● WHAT YOU HAVE TO DO:
Start at the line containing "Люди и история" and transcribe every line exactly through the end of the records below, and only those lines.

(Stored items)
[Start of section]
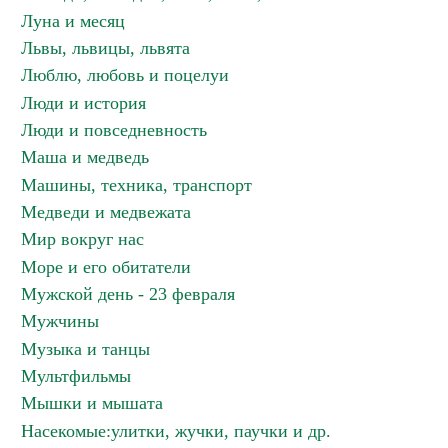
Луна и месяц
Львы, львицы, львята
Люблю, любовь и поцелуи
Люди и история
Люди и повседневность
Маша и медведь
Машины, техника, транспорт
Медведи и медвежата
Мир вокруг нас
Море и его обитатели
Мужской день - 23 февраля
Мужчины
Музыка и танцы
Мультфильмы
Мышки и мышата
Насекомые:улитки, жучки, паучки и др.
[End of section]
● TASK ANSWER:
Люди и история
Люди и повседневность
Маша и медведь
Машины, техника, транспорт
Медведи и медвежата
Мир вокруг нас
Море и его обитатели
Мужской день - 23 февраля
Мужчины
Музыка и танцы
Мультфильмы
Мышки и мышата
Насекомые:улитки, жучки, паучки и др.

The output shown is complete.